Videos from JuliaCon are now available online
2018
Previous editions: 2017 | 2016 | 2015 | 2014
Dave Kleinschmidt

Rutgers University



A formula for bringing data across table-matrix divide

In order to analyze real-world, tabular data, it needs to be transformed into a suitable numerical format. The @formula domain-specific language in StatsModels.jl provides a way to specify table-to-numerical array transformations. This DSL was inspired by R and should be familiar to Julia users who have experience with R, but Julia has unique strengths and constraints. In this talk, I’ll talk about recent, ongoing, and future developments of a distinctly Julian formula DSL. Some of these make the formula more flexible and useful for users, like using metaprogramming to provide performant support for arbitrary Julia code in a formula, and support for any type of tabular data store (including streaming and out-of-core datasets), using NamedTuples as a common interchange format.
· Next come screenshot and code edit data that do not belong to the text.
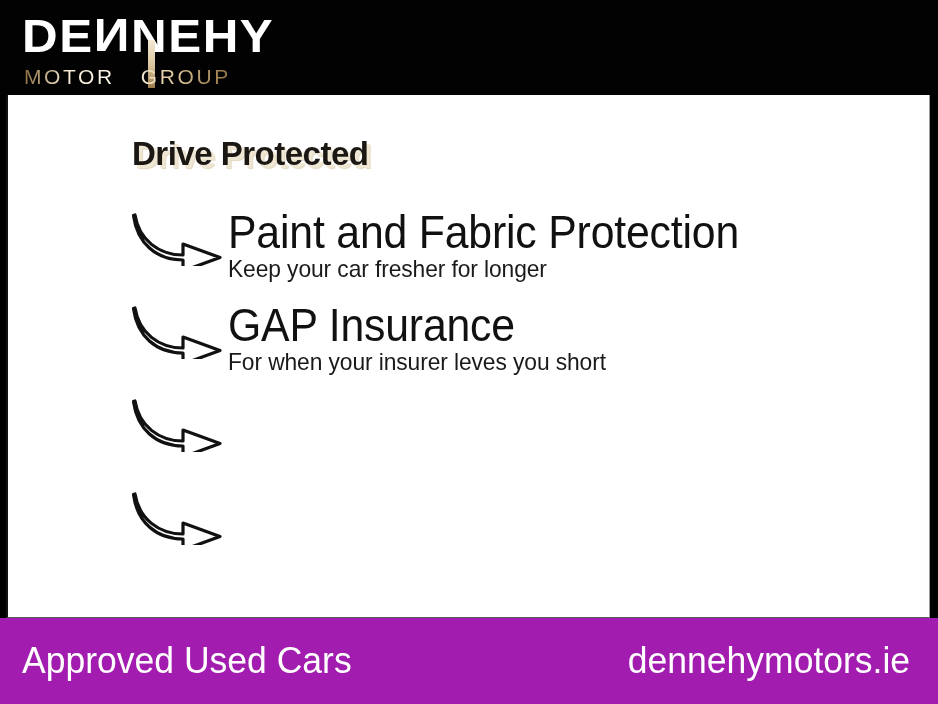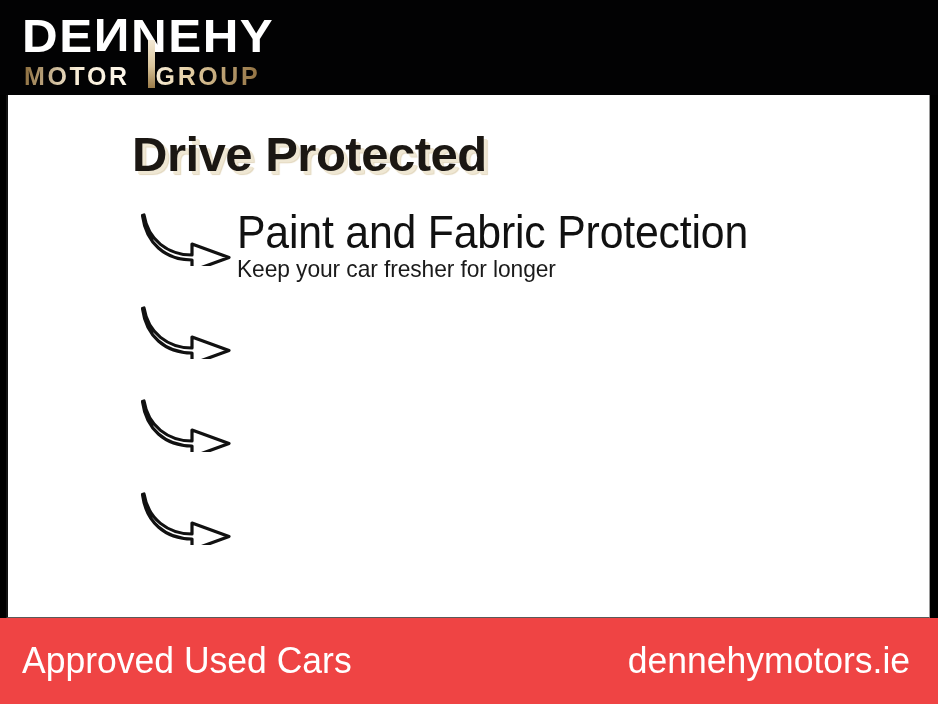--- a/index.html
+++ b/index.html
@@ -57,22 +57,22 @@
   .logo-wordmark .flip-n {
     display: inline-block;
     transform: scaleY(-1);
   }
 
   .logo-subline {
     position: absolute;
     left: 2px;
     top: 54px;
     font-family: "Liberation Sans Narrow", "Liberation Sans", sans-serif;
-    font-weight: bold;
-    font-size: 25px;
+    font-weight: normal;
+    font-size: 21px;
     line-height: 21px;
     letter-spacing: 2.6px;
     white-space: nowrap;
     color: #e8d9b8;
     background: linear-gradient(100deg, #8a6b3a 0%, #f7ecd6 22%, #fffaf0 48%, #e3cda2 70%, #8d6c3c 100%);
     -webkit-background-clip: text;
     background-clip: text;
     -webkit-text-fill-color: transparent;
   }
   .logo-sub-group {
@@ -101,35 +101,34 @@
     box-sizing: border-box;
     overflow: hidden;
   }
 
   .panel-title {
     position: absolute;
     left: 124px;
     top: 32px;
     font-family: "Liberation Sans", sans-serif;
     font-weight: bold;
-    font-size: 49px;
+    font-size: 33px;
     line-height: 54px;
     color: #1b1713;
     letter-spacing: -0.5px;
     text-shadow: 3px 3px 0 #efe7d3, 4px 4px 1px #e3d8bf;
     white-space: nowrap;
   }
 
   
   .benefits {
     position: absolute;
     left: 0;
     top: 112px;
     width: 100%;
-    margin-left: 9px;
   }
 
   .benefit-row {
     position: relative;
     height: 93px;
   }
 
   .arrow-icon {
     position: absolute;
     left: 124px;
@@ -175,21 +174,21 @@
     margin-top: -2px;
   }
 
   
   .footer-bar {
     position: absolute;
     left: 0;
     top: 618px;
     width: 938px;
     height: 86px;
-    background: #ef4444;
+    background: #a21caf;
   }
 
   .footer-left {
     position: absolute;
     left: 22px;
     top: 22px;
     font-family: "Liberation Sans Narrow", "Liberation Sans", sans-serif;
     font-size: 37px;
     line-height: 42px;
     color: #ffffff;
@@ -243,20 +242,24 @@
           <div class="benefit-sub">Keep your car fresher for longer</div>
         </div>
       </div>
 
       <div class="benefit-row">
         <div class="arrow-icon">
           <svg viewBox="0 0 92 55" xmlns="http://www.w3.org/2000/svg">
             <path d="M3 4 C 7 29, 27 44, 51 44 L 51 33 L 88 46.5 L 51 60 L 51 49 C 24 49, 5 32, 1.5 4.5 Z" fill="#ffffff" stroke="#111111" stroke-width="3.2" stroke-linejoin="round"></path>
           </svg>
         </div>
+        <div class="benefit-text">
+          <div class="benefit-title">GAP Insurance</div>
+          <div class="benefit-sub">For when your insurer leves you short</div>
+        </div>
       </div>
 
       <div class="benefit-row">
         <div class="arrow-icon">
           <svg viewBox="0 0 92 55" xmlns="http://www.w3.org/2000/svg">
             <path d="M3 4 C 7 29, 27 44, 51 44 L 51 33 L 88 46.5 L 51 60 L 51 49 C 24 49, 5 32, 1.5 4.5 Z" fill="#ffffff" stroke="#111111" stroke-width="3.2" stroke-linejoin="round"></path>
           </svg>
         </div>
       </div>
But equally important are changes under the hood to make the formula DSL more useful and extensible for package developers. These changes draw on unique language features like multiple dispatch to allow packages to extend the formula syntax at multiple levels, from low-level details of how the underlying formulae expressions are parsed, to high-level specialization of the conversion from formula parts to specialized types of model matrices (as in MixedModels.jl). Together, this makes the formula DSL a solid foundation for building general purpose data analysis and modelling tools that can be applied across a variety of domains and data sources.

Speaker's bio

Like many before and after him, Dave started hacking on Julia to procrastinate finishing his dissertation. Despite his best efforts he finished his PhD in Brain and Cognitive Sciences in 2016. In his day job as an Assistant Professor of Psychology at Rutgers New Brunswick, he works on understanding how people understand spoken language with such apparent ease, combining behavioral, computational, and neural approaches. Otherwise he’s committed to promoting open, reproducible science, and designing tools that empower researchers and lower the barrier to entry for data analysis and statistics.